Alberi di pere, mandorle e cachi a cui viene sovrapposta una siepe di ilatro sottile (phillyrea angustifolia delle oleacee), pianta sempreverde tipica delle coste tirreniche e, più in generale, della macchia mediterranea, con le foglie simili a quelle dell’ulivo, ma dal quale si differenzia per il suo portamento cespuglioso, che la rende pianta particolarmente adatta a essere coltivata in siepi. L’ilatro fu scelto da Ricci escludendo alcune essenze tipiche dei labirinti: il carpino no, perché si optò per una pianta sempreverde. Il bosso no, perché si voleva evitare il rischio della piralide del bosso, lepidottero che si nutre di quest’essenza. Il tasso no, per via della sua tendenza a crescere lentamente. L’ilatro venne scelto poi anche per la sua facilità di manutenzione (è infatti pianta che, vivendo in ambienti poco piovosi, non necessita di molta acqua), e per la sua robustezza, oltre che per la sua gradevolezza estetica.
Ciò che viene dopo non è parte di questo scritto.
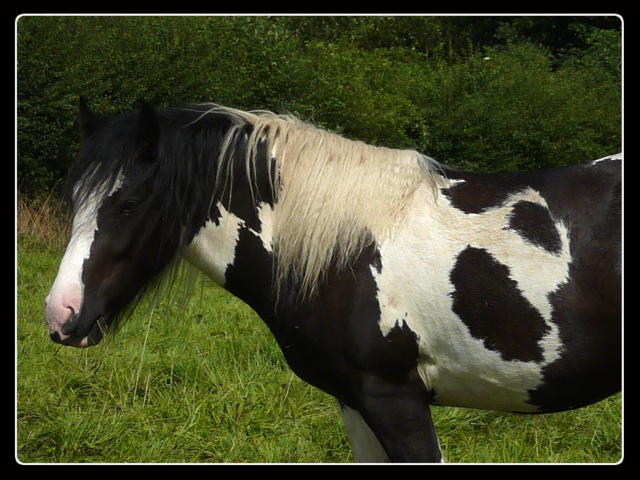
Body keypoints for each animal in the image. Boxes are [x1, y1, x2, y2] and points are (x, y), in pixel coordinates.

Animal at [43, 97, 620, 462]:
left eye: (130, 203)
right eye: (74, 199)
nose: (60, 314)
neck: (345, 254)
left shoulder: (396, 401)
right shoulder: (356, 403)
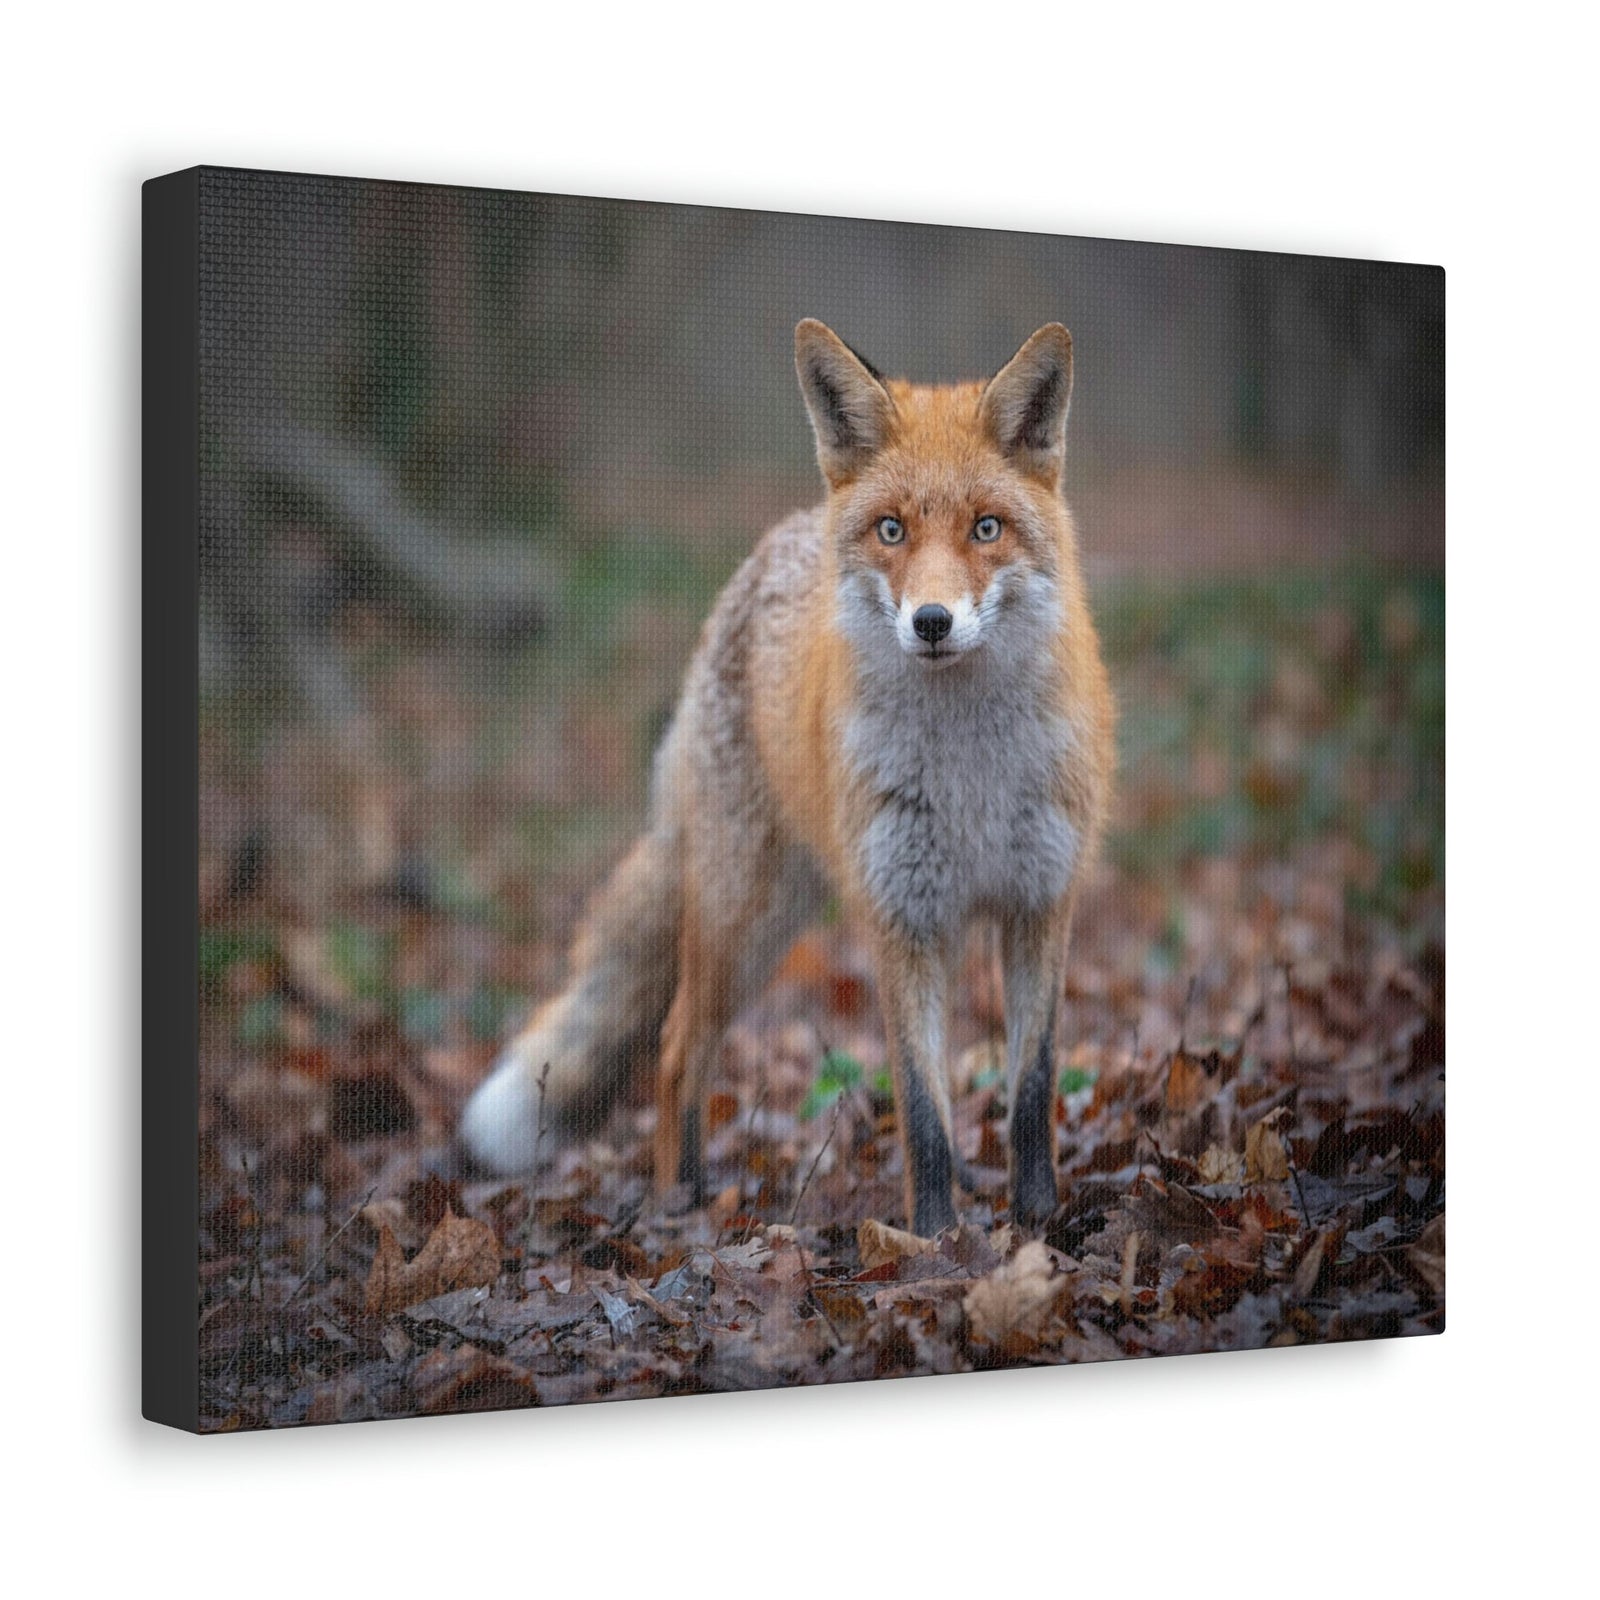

Il Labirinto Carlico è stato inaugurato nel luglio del 2015, in occasione dell’ingresso di Palazzo di Varignana nella rete Grandi Giardini Italiani (all’apertura del dedalo partecipò anche l’allora presidente Judith Wade). Nello stesso anno veniva progettato, sempre da Sandro Ricci, l’Anfiteatro sul Lago, il più recente tassello dell’operazione di Carlo Gherardi: un’area abbandonata della tenuta è stata trasformata in una sede per eventi con la struttura simile a quella dei teatri romani, quindi a semicerchio, con cinque gradinate di arenaria locale idonee a ospitare oltre 250 spettatori. Ogni estate, l’Anfiteatro sul Lago si anima quindi con una vivace stagione di concerti.
Il giardino, e con esso il labirinto, non sono una prerogativa degli ospiti della struttura ricettiva: lo si può visitare, a pagamento, se ci si reca almeno in due persone. Una serie di offerte estende poi l’esperienza includendo, degustazioni di vini e oli prodotti dall’azienda agricola di Palazzo di Varignana, aperta nel 2015, oppure un pranzo e la visita alla cantina presso il ristorante della struttura. Con il biglietto è inoltre possibile visitare anche la raccolta d’arte di Palazzo di Varignana (presenti opere di Igor Mitoraj, Quinto Ghermandi e altri) e vedere il mosaico claternate, opera romana della seconda metà del I secolo avanti Cristo, rinvenuta nel 1898 e proveniente da una domus dell’antica città romana di Claterna, situata sulla via Emilia tra Bologna e Imola. Sempre che si riesca a trovare l’uscita dal labirinto!